## [EXERCISE DIRECTIONS]
Your task is to copy the lines of the data below from the line holding "8: (141, 184)" through the line holding "38: (424, 267)", inclusive, exactly and with nothing added.

** TASK INPUT follows **

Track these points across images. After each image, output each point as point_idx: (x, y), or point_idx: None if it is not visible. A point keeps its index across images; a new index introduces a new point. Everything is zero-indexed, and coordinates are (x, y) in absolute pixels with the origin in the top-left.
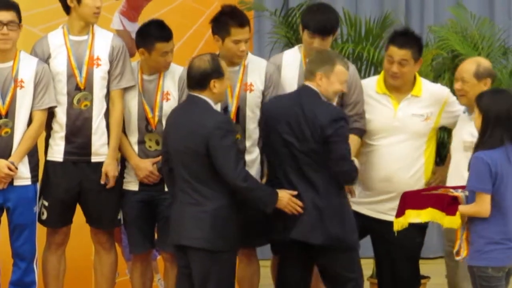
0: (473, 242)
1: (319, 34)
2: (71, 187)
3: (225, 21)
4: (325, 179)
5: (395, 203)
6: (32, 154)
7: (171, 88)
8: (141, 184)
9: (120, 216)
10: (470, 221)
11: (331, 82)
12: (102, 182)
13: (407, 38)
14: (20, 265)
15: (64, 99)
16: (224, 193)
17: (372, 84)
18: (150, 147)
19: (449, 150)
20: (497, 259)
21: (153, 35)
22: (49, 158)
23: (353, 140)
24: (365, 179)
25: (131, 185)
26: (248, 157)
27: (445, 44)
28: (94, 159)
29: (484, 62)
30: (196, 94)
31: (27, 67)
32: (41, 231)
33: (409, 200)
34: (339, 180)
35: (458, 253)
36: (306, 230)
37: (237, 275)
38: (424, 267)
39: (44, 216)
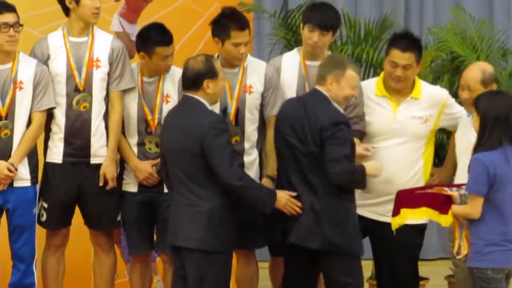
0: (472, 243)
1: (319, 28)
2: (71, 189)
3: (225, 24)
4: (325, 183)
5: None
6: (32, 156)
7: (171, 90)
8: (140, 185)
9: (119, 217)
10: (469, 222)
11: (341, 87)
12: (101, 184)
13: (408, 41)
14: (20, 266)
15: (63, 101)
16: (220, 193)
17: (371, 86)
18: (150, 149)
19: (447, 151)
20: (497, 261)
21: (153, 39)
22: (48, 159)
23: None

** End of TASK INPUT **

## [REPLY TO THE EXERCISE]
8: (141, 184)
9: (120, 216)
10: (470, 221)
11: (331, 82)
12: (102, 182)
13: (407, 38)
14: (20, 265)
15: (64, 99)
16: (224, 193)
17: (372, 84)
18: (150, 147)
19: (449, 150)
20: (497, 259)
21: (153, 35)
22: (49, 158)
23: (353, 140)
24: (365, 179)
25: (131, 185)
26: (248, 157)
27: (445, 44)
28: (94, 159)
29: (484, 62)
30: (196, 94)
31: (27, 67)
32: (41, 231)
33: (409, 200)
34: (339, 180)
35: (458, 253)
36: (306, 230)
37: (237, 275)
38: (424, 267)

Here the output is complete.